We are all used to content search, so much so that for today’s teenagers a search bar with a common (‘Google like’) grammar is expected. This simple yet powerful interface allows us to search for content (typically web pages and documents) that contain all the words or phrases that we need. Often this is broadened by the use of a thesaurus and word stemming (plays and played stems to the verb play), and combined with some form of weighting based on relative frequency within each unit of content.
Other techniques are also applied. Metadata is extracted or implied – author, date created, modified, security classification, Dublin Core descriptive data. Classification tools can be used (either at the content store or search indexing stages) to perform entity extraction (Cheese is a food stuff) and enrichment (Sheffield is a place with these geospatial co-ordinates). This provides a greater level of description of the term being searched for over and above simple word terms.
Using these techniques, additional search functionality can be provided. Search for all shops visible on a map using a bounding box, radius or polygon geospatial search. Return only documents where these words are within 6 words of each other. Perhaps weight some terms as more important than others, or optional.

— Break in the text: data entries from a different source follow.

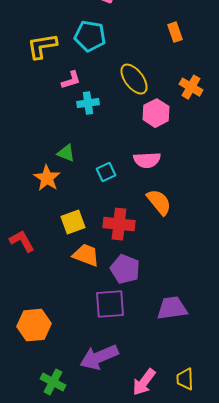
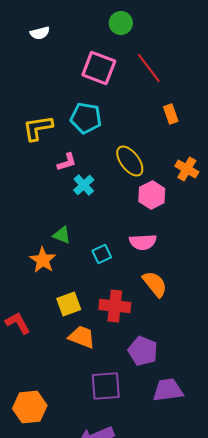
cyan cross: (88, 103) -> (84, 185), turned -35
purple pentagon: (125, 269) -> (143, 351), moved

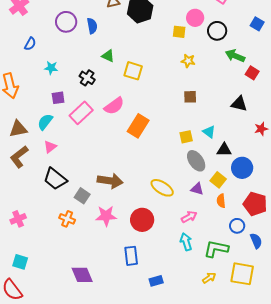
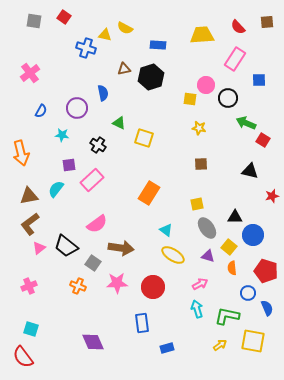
purple circle: (66, 22) -> (77, 108), moved
blue square: (257, 24) -> (259, 80), moved, turned -32
pink semicircle: (114, 106) -> (97, 224), moved
cyan triangle: (209, 132) -> (166, 230), moved
pink triangle: (50, 147) -> (39, 248), moved

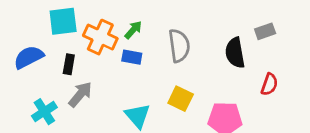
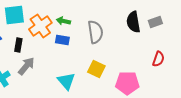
green arrow: (133, 30) -> (63, 21), turned -120
orange cross: (100, 37) -> (40, 26), turned 30
black semicircle: (235, 53) -> (133, 22), moved

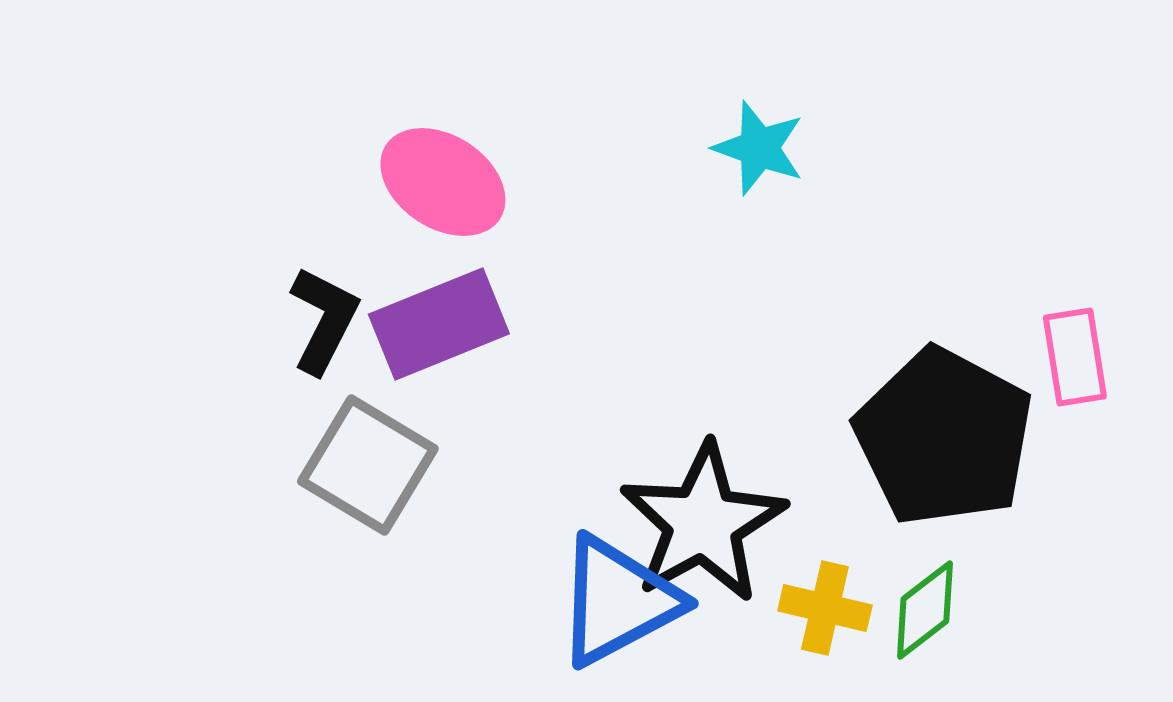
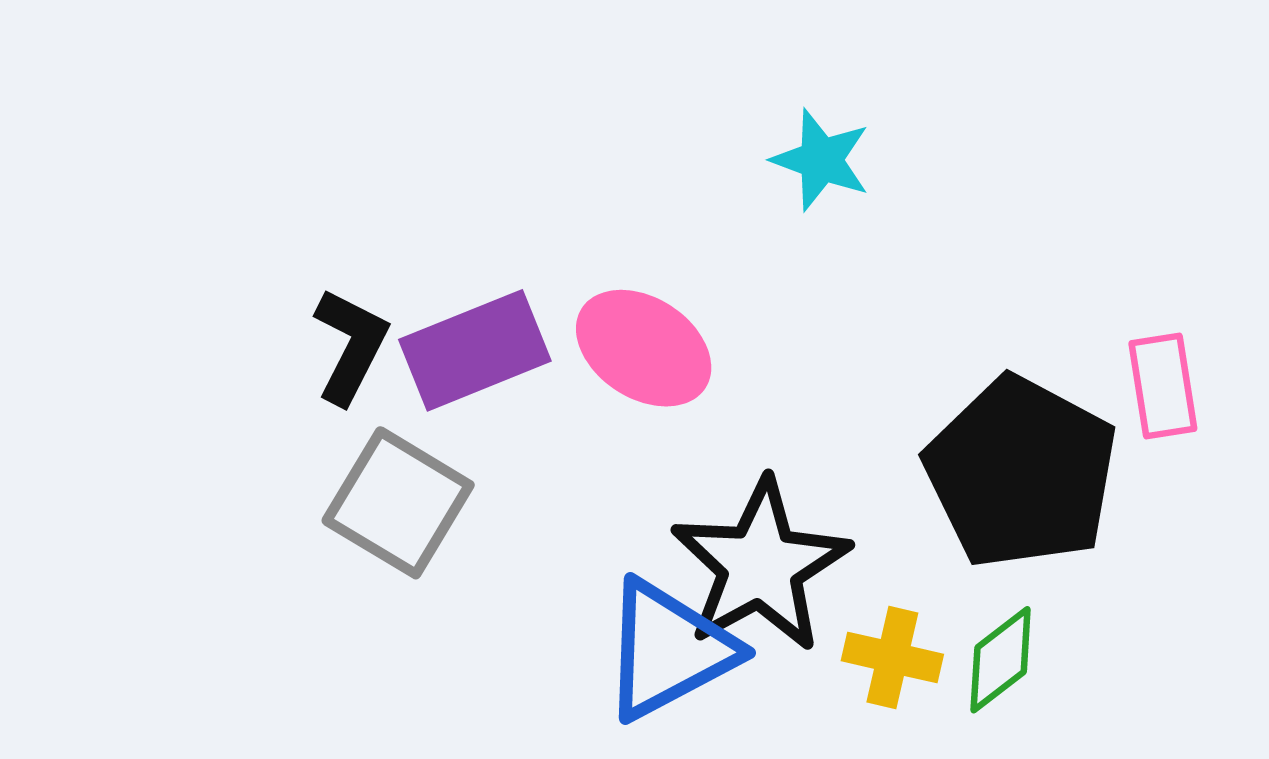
pink ellipse: (443, 182) -> (644, 348), moved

These techniques are provided by many of the Enterprise class search engines out there today. Even Open Source tools like Lucene and Solr are catching up with this. They have provided access to information where before we had to rely on Information and Library Services staff to correctly classify incoming documents manually, as they did back in the paper bound days of yore.
Content search only gets you so far though.
I was amening with the best of them until Adam reached the part about MarkLogic 7 going to add Semantic Web capabilities.
I didn’t see any mention of linked data replicating the semantic diversity that currently exists in data stores.
Making data more accessible isn’t going to make it less diverse.
Although making data more accessible may drive the development of ways to manage semantic diversity.
So perhaps there is a useful side to linked data after all.